Additional information from oral midazolam
• Rifampicin decreased the plasma concentrations of oral midazolam by 96% in healthy subjects and its psychomotor effects where almost totally lost.
• Carbamazepine /phenytoin: Repeated dosages of carbamazepine or phenytoin resulted in a decrease in plasma concentrations of oral midazolam by up to 90% and a shortening of the terminal half-life by 60%.
• The very strong CYP3A4 induction seen after mitotane or enzalutamide resulted in a profound and long-lasting decrease of midazolam levels in cancer patients. AUC of orally administered midazolam was reduced to 5% and 14% of normal values respectively.
• Clobazam and Efavirenz are weak inducers of midazolam metabolism and reduce the AUC of the parent compound by approximately 30%. There is a resulting 4-5-fold increase in the ratio of the active metabolite (1'- hydroxymidazolam) to the parent compound but the clinical significance of this is unknown.
• Vermurafenib modulates CYP isozymes and induces CYP3A4 mildly: Repeat-dose administration resulted in a mean decrease of oral midazolam exposure of 32% (up to 80% in individuals).
Herbal medicines and food
• St John's Wort decreased plasma concentrations of midazolam by about 20 - 40 % associated with a decrease in terminal half-life of about 15 - 17%. Depending on the specific St John's Wort extract, the CYP3A4-inducing effect may vary.
Additional information from oral midazolam
Quercetin (also contained in ginkgo biloba) and panax ginseng both have weak enzyme inducing effects and reduced exposure to midazolam after its oral administration by approximately 20-30%.
Acute protein displacement
• Valproic acid: an increased concentration of free midazolam due to displacement of plasma protein binding sites by valproic acid cannot be excluded, but the clinical relevance of such an interaction is unknown.
Pharmacodynamic Drug-Drug Interactions (DDI)
The co-administration of midazolam with other sedative / hypnotic agents and CNS depressants, including alcohol, is likely to result in enhanced sedation and cardio-respiratory depression.
Examples include opiate derivatives (be they used as analgesics, antitussives or substitutive treatments), antipsychotics, other benzodiazepines used as anxiolytics or hypnotics, barbiturates, propofol, ketamine, etomidate; sedative antidepressants, non recent H1-antihistamines and centrally acting antihypertensive drugs.

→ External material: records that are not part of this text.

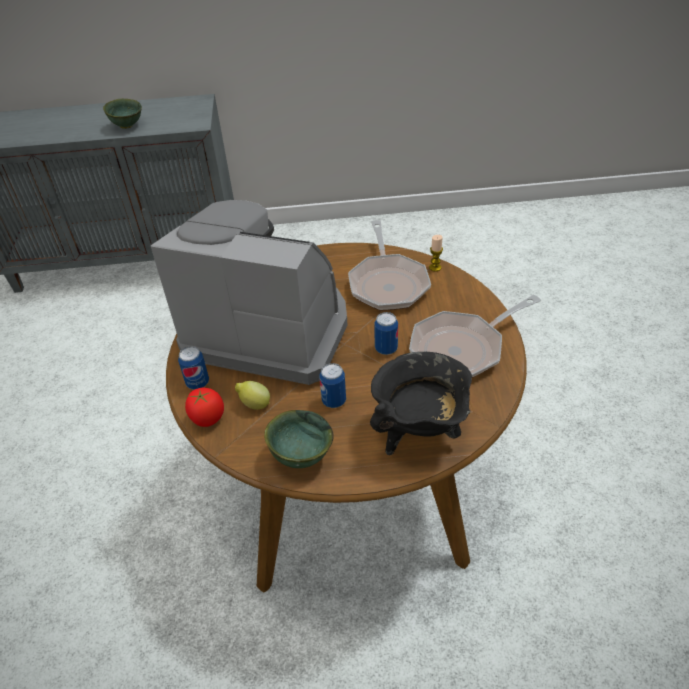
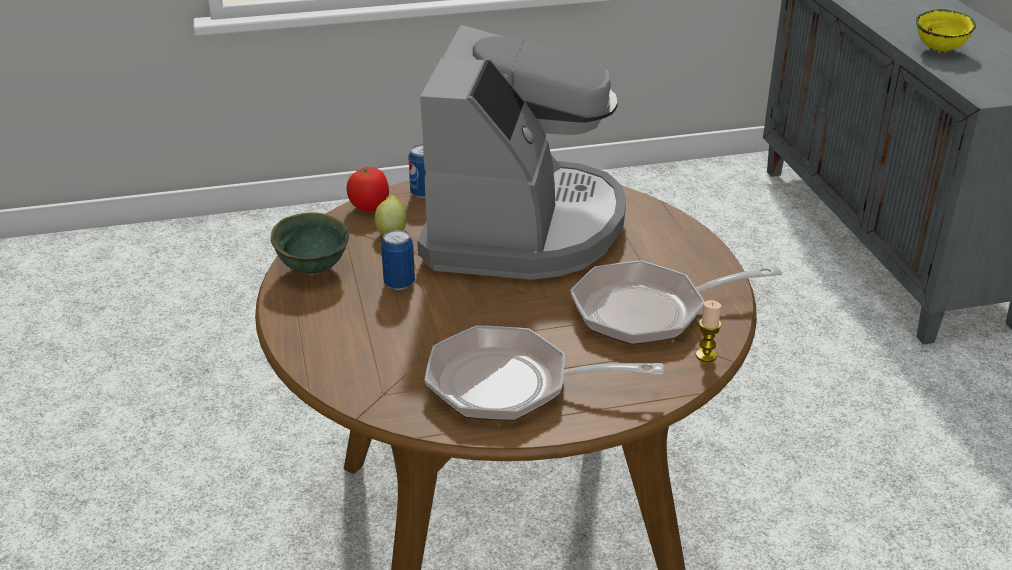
camera: 80 degrees right, 10 degrees down
(127, 126) = (940, 51): green bowl -> yellow bowl
(386, 349) = (499, 317): can -> none
(419, 432) = (347, 350): black cooking pot -> none
(462, 348) = (511, 385): frying pan -> frying pan turned 45 degrees counterclockwise

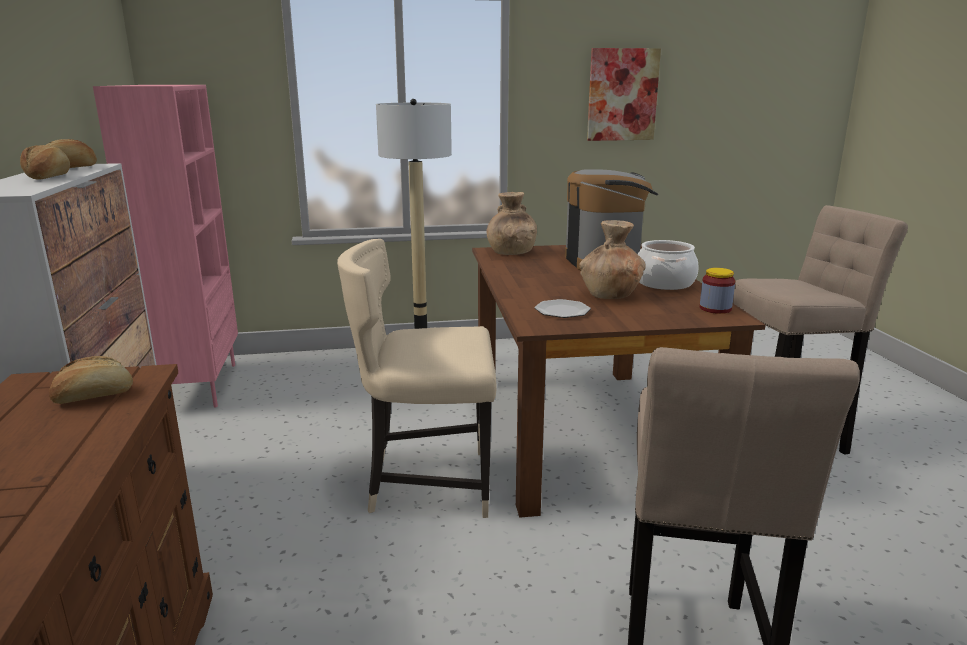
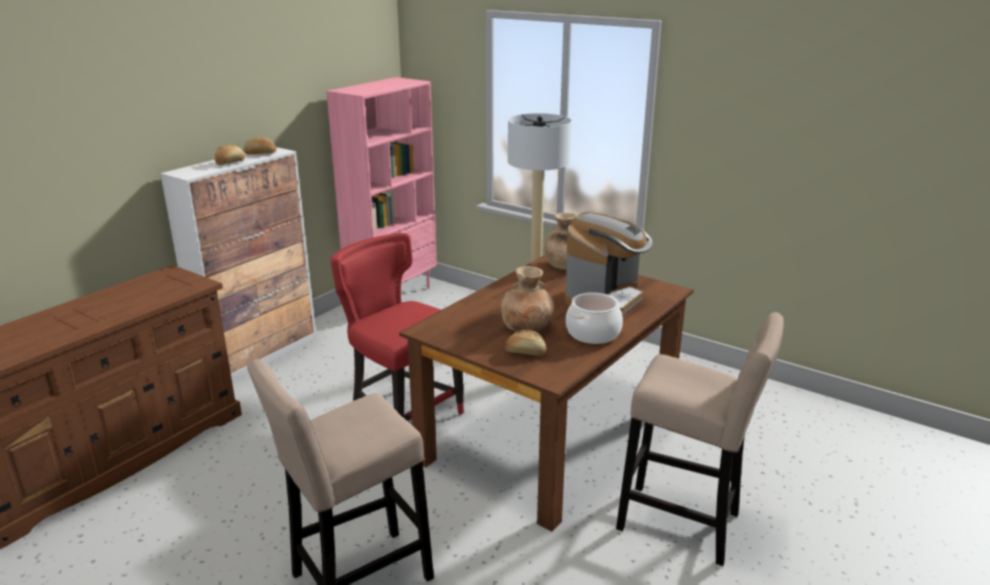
camera: 45 degrees right, 5 degrees up
(93, 396) = (171, 288): bread -> bread (525, 352)
(427, 483) = (403, 415): beige chair -> red chair
(562, 311) = (465, 326): plate -> none
(622, 95) = (767, 131): picture -> none
(715, 308) = (563, 368): jar -> none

Alcohol may markedly enhance the sedative effect of midazolam. It is strongly advised that alcohol intake should be avoided in case of midazolam administration (see section 4.4).
Midazolam decreases the minimum alveolar concentration (MAC) of inhalational anaesthetics.
Opioids:
The concomitant use of sedative medicines such as benzodiazepines or related drugs such as Midazolam with opioids increases the risk of sedation, respiratory depression, coma and death because of additive CNS depressant effect. The dosage and duration of concomitant use should be limited (see section 4.4).